##### RAW DATA #####

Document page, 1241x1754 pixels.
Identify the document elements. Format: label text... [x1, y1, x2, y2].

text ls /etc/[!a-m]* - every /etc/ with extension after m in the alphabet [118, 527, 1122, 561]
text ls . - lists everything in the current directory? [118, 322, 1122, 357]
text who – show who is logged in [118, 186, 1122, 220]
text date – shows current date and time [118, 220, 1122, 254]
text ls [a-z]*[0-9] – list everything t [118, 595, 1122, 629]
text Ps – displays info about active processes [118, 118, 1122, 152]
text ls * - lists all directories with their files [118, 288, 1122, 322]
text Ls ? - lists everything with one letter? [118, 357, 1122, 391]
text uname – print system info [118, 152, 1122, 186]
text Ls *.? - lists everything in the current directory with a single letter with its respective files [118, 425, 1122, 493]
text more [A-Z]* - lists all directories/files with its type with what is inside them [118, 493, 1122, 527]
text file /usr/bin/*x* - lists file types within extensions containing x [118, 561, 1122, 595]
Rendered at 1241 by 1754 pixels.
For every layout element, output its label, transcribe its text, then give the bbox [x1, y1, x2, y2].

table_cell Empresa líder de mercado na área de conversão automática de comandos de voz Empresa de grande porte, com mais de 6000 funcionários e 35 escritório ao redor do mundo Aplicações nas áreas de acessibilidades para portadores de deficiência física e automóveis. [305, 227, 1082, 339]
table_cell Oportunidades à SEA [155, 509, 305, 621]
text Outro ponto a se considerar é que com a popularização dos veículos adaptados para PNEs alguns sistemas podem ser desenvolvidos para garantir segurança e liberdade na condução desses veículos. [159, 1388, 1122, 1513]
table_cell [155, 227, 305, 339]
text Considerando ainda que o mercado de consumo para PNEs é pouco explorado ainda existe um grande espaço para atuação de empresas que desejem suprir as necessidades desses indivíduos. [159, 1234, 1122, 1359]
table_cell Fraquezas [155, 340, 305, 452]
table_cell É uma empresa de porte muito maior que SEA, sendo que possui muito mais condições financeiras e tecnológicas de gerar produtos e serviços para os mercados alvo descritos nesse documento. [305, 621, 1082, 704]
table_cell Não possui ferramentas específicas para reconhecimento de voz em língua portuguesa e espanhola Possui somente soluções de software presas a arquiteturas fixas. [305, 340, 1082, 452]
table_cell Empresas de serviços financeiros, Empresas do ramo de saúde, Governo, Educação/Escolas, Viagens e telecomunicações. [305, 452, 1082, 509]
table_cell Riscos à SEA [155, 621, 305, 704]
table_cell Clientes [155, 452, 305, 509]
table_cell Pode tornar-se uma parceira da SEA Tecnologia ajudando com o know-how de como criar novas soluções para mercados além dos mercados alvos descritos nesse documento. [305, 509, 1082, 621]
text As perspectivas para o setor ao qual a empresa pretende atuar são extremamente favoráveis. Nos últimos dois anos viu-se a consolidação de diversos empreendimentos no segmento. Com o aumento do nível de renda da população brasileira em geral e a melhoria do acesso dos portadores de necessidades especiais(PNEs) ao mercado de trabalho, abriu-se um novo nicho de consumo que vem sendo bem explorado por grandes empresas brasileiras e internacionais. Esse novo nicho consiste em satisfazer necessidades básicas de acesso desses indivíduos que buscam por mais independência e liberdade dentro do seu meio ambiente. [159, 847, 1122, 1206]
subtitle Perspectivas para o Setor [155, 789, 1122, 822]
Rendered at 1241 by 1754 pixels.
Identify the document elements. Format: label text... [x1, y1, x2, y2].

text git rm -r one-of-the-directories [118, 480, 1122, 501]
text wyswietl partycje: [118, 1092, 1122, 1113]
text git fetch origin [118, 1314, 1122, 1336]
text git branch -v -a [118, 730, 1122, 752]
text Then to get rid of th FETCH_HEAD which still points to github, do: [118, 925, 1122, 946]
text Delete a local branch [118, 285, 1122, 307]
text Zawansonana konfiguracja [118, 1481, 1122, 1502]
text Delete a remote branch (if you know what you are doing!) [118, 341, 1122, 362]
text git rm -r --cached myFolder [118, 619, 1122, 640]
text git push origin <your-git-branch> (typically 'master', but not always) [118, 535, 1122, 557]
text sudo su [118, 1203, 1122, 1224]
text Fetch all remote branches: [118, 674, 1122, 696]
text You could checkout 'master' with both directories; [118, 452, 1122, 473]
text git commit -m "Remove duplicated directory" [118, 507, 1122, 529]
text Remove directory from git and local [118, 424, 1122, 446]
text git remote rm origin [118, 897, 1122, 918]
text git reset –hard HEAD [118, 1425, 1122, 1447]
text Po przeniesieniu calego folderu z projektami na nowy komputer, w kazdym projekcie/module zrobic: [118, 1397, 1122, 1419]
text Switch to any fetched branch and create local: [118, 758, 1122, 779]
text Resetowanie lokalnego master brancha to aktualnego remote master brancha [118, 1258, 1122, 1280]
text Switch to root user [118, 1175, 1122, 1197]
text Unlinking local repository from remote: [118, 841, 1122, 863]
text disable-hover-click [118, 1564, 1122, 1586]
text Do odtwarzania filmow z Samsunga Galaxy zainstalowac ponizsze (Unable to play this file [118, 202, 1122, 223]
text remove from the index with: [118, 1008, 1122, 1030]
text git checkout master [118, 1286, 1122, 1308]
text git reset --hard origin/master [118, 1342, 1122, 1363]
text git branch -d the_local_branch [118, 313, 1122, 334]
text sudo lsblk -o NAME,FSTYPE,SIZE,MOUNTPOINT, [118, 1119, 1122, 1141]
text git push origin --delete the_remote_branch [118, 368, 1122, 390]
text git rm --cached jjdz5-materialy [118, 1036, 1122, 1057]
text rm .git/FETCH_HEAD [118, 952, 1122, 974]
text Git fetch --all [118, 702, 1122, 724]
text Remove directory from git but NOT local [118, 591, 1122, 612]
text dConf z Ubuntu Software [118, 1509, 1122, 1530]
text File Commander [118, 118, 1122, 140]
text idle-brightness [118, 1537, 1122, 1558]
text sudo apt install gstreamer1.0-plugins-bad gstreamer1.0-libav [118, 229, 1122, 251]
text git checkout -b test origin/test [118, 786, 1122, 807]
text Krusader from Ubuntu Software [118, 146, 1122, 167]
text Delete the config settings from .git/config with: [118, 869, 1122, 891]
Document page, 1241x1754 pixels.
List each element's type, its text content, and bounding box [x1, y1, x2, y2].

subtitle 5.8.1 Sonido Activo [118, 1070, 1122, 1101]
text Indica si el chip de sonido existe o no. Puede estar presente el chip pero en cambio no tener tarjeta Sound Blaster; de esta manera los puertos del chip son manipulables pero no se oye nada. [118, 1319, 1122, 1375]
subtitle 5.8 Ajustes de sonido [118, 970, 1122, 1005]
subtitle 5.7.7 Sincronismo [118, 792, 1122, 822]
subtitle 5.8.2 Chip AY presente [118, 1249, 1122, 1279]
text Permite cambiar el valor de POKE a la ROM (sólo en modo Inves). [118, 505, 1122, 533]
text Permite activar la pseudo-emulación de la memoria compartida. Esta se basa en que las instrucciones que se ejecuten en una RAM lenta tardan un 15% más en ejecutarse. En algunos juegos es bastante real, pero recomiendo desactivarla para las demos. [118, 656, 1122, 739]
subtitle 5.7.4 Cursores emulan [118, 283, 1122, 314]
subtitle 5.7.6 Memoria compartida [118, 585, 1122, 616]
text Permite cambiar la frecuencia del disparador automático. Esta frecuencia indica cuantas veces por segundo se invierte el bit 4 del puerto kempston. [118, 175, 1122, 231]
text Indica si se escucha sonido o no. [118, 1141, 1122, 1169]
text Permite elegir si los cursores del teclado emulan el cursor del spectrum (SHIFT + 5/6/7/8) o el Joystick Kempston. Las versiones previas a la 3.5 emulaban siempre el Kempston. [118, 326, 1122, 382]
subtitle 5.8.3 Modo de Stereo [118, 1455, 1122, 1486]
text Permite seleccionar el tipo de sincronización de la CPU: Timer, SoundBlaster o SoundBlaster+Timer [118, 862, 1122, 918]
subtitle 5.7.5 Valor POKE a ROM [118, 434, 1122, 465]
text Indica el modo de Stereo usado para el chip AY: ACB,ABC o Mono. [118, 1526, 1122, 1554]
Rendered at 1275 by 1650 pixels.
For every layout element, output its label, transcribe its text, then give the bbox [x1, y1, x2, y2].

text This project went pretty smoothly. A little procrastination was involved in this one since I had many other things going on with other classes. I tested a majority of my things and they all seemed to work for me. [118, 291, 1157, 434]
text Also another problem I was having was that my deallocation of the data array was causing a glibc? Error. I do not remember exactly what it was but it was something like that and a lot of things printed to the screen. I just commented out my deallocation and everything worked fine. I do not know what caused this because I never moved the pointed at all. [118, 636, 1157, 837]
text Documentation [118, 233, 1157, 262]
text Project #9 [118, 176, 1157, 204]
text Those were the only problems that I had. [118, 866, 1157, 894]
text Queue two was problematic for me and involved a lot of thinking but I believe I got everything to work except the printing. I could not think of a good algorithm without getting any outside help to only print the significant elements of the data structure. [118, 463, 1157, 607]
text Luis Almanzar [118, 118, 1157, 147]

#####

**TASK DESCRIPTION:** Copy the entries verbatim, from the line containing "text This project" through the end of the entries, with both ends included.

**EXERCISE RESPONSE:**
text This project went pretty smoothly. A little procrastination was involved in this one since I had many other things going on with other classes. I tested a majority of my things and they all seemed to work for me. [118, 291, 1157, 434]
text Also another problem I was having was that my deallocation of the data array was causing a glibc? Error. I do not remember exactly what it was but it was something like that and a lot of things printed to the screen. I just commented out my deallocation and everything worked fine. I do not know what caused this because I never moved the pointed at all. [118, 636, 1157, 837]
text Documentation [118, 233, 1157, 262]
text Project #9 [118, 176, 1157, 204]
text Those were the only problems that I had. [118, 866, 1157, 894]
text Queue two was problematic for me and involved a lot of thinking but I believe I got everything to work except the printing. I could not think of a good algorithm without getting any outside help to only print the significant elements of the data structure. [118, 463, 1157, 607]
text Luis Almanzar [118, 118, 1157, 147]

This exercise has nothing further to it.